Ketika akan memasuki surga, calon penghuninya akan mengetuk pintunya terlebih dulu. Ini dikarenakan mengetuk pintu merupakan adab memasuki suatu tempat, kedati pintu tersebut telah terbuka. Dan suara ketukan pintu seorang mukmin tatkala memasuki surga akan terdengar: “Wahai Ali.” Nabi saww bersabda: “Sesungguhnya putaran untuk membuka pintu-pintu surga terbuat dari yaqut merah yang dibungkus emas. Jika putaran itu diputar; ia akan berbunyi berkali-kali: ‘Wahai Ali’.”228

Dalam menjelaskan hadis ini, almarhum al-Ustadz Allamah Thabathabai ―semoga Allah meridhainya― berkata: “Mengapa suara pintu itu berbunyi: Wahai Ali? Karena seorang tamu ketika berkunjung ke suatu rumah akan memanggil nama sang pemilik.” Jika pemilik rumah memiliki nama tertentu, maka tamu tersebut akan menyebut namanya. Al-Sayyid Thabathabai mengatakan bahwa pemilik surga sekaligus yang akan menyambut tamu di dalamnya adalah Ali bin Abi Thalib as. Karena itu, tatkala pintu surga diketuk, maka ketukannya akan bersuara: Wahai ali setiap orang yang memasuki surga berada di bawah naungan hidayah dan kepemimpinan Ahlul Bait. Dengan demikian, ia akan menjadi tamu Ahlul Bait as.

Seandainya cahaya-cahaya kebaikan ini tidak ada, maka tak seorang pun yang akan masuk ke surga. Pintu-pintu surga pada bulan (Ramadhan) ini telah terbuka. Karenanya, kita harus berusaha agar pintu-pintu tersebut tidak tertutup bagi kita.
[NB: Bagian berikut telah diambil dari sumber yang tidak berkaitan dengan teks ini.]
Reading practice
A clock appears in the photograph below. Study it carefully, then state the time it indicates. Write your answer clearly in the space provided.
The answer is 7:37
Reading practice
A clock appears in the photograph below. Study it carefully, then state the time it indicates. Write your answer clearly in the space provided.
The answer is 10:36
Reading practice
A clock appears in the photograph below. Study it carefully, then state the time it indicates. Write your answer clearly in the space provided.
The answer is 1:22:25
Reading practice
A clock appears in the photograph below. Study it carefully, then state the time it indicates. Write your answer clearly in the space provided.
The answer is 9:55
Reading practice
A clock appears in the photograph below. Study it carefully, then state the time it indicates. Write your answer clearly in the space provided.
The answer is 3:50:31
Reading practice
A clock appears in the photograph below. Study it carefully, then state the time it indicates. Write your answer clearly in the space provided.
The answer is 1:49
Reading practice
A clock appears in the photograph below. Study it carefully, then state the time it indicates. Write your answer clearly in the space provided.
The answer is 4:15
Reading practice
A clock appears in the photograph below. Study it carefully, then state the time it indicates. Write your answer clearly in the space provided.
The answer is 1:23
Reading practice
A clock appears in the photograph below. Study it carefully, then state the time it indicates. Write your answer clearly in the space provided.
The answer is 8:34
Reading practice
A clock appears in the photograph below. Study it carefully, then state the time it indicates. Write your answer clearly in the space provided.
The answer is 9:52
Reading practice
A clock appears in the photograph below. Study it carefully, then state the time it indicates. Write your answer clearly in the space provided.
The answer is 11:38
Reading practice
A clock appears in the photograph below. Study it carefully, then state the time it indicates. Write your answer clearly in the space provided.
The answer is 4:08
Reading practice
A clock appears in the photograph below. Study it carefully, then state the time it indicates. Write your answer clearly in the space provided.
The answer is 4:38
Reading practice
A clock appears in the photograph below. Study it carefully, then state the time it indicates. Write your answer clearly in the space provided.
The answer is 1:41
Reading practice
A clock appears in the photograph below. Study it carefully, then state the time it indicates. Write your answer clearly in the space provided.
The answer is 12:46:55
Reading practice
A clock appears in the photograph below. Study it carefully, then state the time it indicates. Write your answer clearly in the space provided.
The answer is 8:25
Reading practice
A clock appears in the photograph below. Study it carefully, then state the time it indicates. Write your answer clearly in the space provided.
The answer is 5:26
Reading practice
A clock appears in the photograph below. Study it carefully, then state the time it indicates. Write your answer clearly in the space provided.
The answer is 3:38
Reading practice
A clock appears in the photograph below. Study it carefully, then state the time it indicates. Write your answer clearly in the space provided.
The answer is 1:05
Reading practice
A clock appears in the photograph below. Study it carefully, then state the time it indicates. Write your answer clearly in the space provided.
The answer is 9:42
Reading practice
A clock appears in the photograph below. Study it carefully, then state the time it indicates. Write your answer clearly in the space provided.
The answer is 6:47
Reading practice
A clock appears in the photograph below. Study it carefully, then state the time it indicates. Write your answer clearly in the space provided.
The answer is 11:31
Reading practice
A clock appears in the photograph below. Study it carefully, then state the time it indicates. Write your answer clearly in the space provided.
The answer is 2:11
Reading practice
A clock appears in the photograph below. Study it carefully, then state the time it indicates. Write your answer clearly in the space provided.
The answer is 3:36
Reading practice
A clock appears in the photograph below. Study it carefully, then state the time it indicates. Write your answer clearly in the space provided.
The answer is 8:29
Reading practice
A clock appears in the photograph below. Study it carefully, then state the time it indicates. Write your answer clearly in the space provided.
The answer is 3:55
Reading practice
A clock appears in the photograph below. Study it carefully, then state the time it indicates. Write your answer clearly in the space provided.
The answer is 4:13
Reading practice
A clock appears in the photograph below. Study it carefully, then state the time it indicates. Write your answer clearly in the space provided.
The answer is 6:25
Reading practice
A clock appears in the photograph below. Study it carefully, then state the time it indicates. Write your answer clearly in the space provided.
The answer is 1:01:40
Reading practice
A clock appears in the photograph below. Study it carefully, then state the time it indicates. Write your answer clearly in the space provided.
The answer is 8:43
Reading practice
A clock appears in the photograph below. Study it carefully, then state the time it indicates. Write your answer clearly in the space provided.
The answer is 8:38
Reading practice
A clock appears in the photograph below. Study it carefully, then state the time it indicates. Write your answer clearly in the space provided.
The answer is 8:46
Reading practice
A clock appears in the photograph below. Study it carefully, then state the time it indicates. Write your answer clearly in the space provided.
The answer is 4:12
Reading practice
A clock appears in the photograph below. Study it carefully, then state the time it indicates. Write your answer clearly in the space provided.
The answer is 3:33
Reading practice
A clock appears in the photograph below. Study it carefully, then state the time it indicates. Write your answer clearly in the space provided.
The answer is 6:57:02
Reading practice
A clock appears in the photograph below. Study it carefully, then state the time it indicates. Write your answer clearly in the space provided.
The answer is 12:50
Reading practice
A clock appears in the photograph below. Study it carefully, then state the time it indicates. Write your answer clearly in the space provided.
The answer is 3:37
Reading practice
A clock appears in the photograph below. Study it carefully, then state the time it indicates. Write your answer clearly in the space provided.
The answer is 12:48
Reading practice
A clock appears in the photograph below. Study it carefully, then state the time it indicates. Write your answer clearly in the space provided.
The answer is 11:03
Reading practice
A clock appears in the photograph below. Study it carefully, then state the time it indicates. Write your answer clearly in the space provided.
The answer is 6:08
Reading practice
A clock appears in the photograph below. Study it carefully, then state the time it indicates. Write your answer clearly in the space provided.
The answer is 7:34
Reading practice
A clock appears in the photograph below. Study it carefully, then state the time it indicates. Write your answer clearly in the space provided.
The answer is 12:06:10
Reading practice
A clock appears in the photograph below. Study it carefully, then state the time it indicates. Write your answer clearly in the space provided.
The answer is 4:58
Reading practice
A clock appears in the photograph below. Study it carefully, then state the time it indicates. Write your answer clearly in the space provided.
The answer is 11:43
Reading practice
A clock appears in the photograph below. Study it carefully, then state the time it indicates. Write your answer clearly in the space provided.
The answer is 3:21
Pada saat ini juga, bisa diketahui apakah kita tergolong penghuni surga ataukah tidak, dan apakah pintu-pintu surga telah terbuka bagi kita ataukah tidak.

Rasul saww bersabda kepada Imam Ali as: “Saya adalah kota hikmah, yaitu surga, dan engkau, wahai Ali, adalah pintunya.”229 Pernyataan tersebut bukan diartikan bahwa kota itu dikelilingi dinding dan hanya memiliki satu buah pintu. Tetapi setiap kota merniliki satu buah pintu dan setiap orang, kedati bisa menempuhnya dari arab manapun, tidak mungkin mampu sampai kepadaku kecuali dengan melewatimu. Orang yang berkeinginan untuk sampai kepada diriku, terlebih dahulu harus hadir di sisimu. Allah Swt mengetahui bahwa pada hari kiamat, pintu-pintu di langit akan terbuka lebar.

“Dan dibukakanlah langit, maka terdapatlah beberapa pintu.” (al-Naba: 19) Setiap lapisan langi (memiliki pintu yang harus dilalui manusia agar dapat memasukinya. Dan untuk memasukinya, tidak terdapat keterbatasan dan tidak mesti melalui tempat tertentu saja. Setiap sudut kota merupakan hikmah, sementara ilmu menjadi pintunya. Tanpa bantuan Ahlul Bait as, mustahil manusia dapat memasuki kota itu.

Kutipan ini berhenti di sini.